Exercise 4.b - testing by simulation
# 4) ----------------------------------------------------------------------
n <- 1e4
#Covariance matrix from Exercise 3
sigma <- matrix(c(1,-1, -1,
-1, 2, 3,
-1, 3, 6), nrow = 3, byrow = T)
sigma
## [,1] [,2] [,3]
## [1,] 1 -1 -1
## [2,] -1 2 3
## [3,] -1 3 6
#simulating (X,Y,Z)
xyz <- rmvnorm(n = n, sigma = sigma)
y <-xyz[,2]
#our best beta from assignment
b <- c(-3, 2)/5
#Expected squared error - function
mse <- function(b){
mean((y - b%*%t(xyz[ ,c(1,3)]) )^2 )
}
#test
(min <- mse(b = b))
## [1] 0.2010512
#grid of beta's
b1 <- seq(from = -3, to = 3, length.out = 1e2)

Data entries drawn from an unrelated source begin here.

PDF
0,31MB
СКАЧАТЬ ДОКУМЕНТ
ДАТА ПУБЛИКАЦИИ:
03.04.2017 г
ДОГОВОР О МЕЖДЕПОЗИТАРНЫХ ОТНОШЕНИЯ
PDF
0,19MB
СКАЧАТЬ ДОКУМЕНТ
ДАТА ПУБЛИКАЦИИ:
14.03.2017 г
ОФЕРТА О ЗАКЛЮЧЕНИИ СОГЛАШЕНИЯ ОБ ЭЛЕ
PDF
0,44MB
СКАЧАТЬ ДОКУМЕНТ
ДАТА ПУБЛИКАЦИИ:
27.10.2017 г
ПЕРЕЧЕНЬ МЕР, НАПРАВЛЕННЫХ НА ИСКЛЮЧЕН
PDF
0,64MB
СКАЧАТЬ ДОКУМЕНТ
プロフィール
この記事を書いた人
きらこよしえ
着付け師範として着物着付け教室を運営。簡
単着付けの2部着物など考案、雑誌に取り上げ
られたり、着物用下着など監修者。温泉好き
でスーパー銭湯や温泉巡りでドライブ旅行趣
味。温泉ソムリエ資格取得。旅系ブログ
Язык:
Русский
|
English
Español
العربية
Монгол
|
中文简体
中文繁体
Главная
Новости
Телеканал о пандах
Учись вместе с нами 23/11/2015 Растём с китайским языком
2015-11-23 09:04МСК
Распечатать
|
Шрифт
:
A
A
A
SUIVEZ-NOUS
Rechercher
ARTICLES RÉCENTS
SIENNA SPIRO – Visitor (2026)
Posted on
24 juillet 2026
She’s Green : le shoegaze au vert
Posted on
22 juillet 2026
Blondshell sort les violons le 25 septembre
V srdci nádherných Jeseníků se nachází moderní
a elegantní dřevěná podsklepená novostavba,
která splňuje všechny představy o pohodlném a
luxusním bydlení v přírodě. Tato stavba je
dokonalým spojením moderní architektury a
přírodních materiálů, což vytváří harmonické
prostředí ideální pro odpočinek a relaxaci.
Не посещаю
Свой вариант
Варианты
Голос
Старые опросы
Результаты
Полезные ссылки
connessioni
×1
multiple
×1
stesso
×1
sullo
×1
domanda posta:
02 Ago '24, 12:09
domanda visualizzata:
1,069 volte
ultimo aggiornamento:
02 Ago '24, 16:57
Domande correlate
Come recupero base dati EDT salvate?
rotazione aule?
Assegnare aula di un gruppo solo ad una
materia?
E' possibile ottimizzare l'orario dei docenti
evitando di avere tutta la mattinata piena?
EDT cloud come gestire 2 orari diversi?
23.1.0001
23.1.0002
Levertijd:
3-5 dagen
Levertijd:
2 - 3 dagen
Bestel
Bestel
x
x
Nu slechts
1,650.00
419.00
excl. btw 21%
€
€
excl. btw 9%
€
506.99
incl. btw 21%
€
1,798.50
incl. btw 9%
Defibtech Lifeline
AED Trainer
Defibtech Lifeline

b2 <- seq(from = -5, to = 5,length.out = 1e2)
b_grid <- expand.grid(b1 = b1, b2 = b2)
#add mse for each beta vector
mse_vec <- apply(X = b_grid, MARGIN = 1, FUN = function(vec) mse(b = vec))
#set as matrix for plotting
mse_mat <- matrix(data = mse_vec, nrow = length(b1), ncol = length(b2), byrow = T)
#plot
plot_ly(x = b1, y = b2, z = mse_mat) %>% add_surface() %>% add_markers(x = b[1], y = b[2], z = min)